The records below must be reproduced exactly. Strip out the pictures.

THE INPUT>
>>>>

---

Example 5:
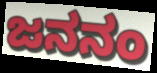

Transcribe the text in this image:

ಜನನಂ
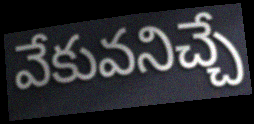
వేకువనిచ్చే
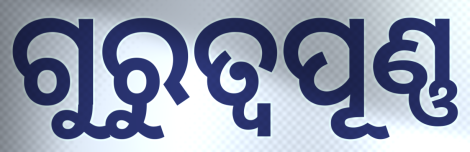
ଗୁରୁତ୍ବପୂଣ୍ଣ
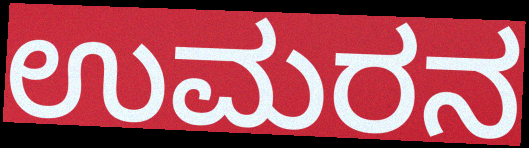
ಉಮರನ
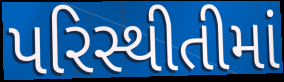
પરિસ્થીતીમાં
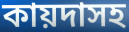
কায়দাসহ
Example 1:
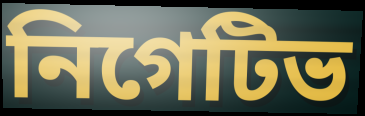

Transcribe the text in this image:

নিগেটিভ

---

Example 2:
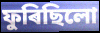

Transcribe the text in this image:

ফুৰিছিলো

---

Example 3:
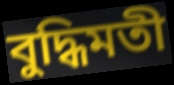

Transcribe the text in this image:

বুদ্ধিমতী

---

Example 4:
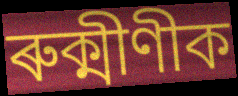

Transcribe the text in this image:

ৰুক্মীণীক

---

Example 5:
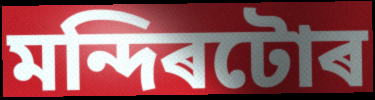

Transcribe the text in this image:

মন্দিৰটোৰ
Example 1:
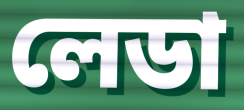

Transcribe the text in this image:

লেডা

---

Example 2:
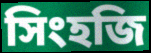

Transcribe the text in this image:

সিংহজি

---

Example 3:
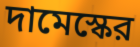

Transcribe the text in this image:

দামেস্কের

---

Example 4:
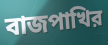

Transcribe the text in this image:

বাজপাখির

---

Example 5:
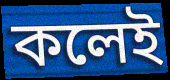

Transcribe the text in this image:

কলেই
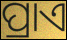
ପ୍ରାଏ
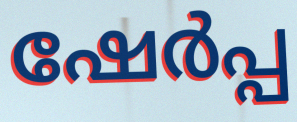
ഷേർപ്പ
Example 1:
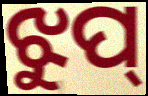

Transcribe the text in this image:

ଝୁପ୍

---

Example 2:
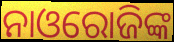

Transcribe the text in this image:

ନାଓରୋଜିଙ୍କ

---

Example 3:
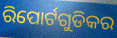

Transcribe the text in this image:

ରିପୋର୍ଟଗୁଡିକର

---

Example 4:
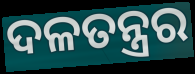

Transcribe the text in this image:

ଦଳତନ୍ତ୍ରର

<<<<

ANSWER TO THE PROBLEM>
---

Example 5:

Transcribe the text in this image:

ಜನನಂ
వేకువనిచ్చే
ଗୁରୁତ୍ବପୂଣ୍ଣ
ಉಮರನ
પરિસ્થીતીમાં
কায়দাসহ
Example 1:

Transcribe the text in this image:

নিগেটিভ

---

Example 2:

Transcribe the text in this image:

ফুৰিছিলো

---

Example 3:

Transcribe the text in this image:

বুদ্ধিমতী

---

Example 4:

Transcribe the text in this image:

ৰুক্মীণীক

---

Example 5:

Transcribe the text in this image:

মন্দিৰটোৰ
Example 1:

Transcribe the text in this image:

লেডা

---

Example 2:

Transcribe the text in this image:

সিংহজি

---

Example 3:

Transcribe the text in this image:

দামেস্কের

---

Example 4:

Transcribe the text in this image:

বাজপাখির

---

Example 5:

Transcribe the text in this image:

কলেই
ପ୍ରାଏ
ഷേർപ്പ
Example 1:

Transcribe the text in this image:

ଝୁପ୍

---

Example 2:

Transcribe the text in this image:

ନାଓରୋଜିଙ୍କ

---

Example 3:

Transcribe the text in this image:

ରିପୋର୍ଟଗୁଡିକର

---

Example 4:

Transcribe the text in this image:

ଦଳତନ୍ତ୍ରର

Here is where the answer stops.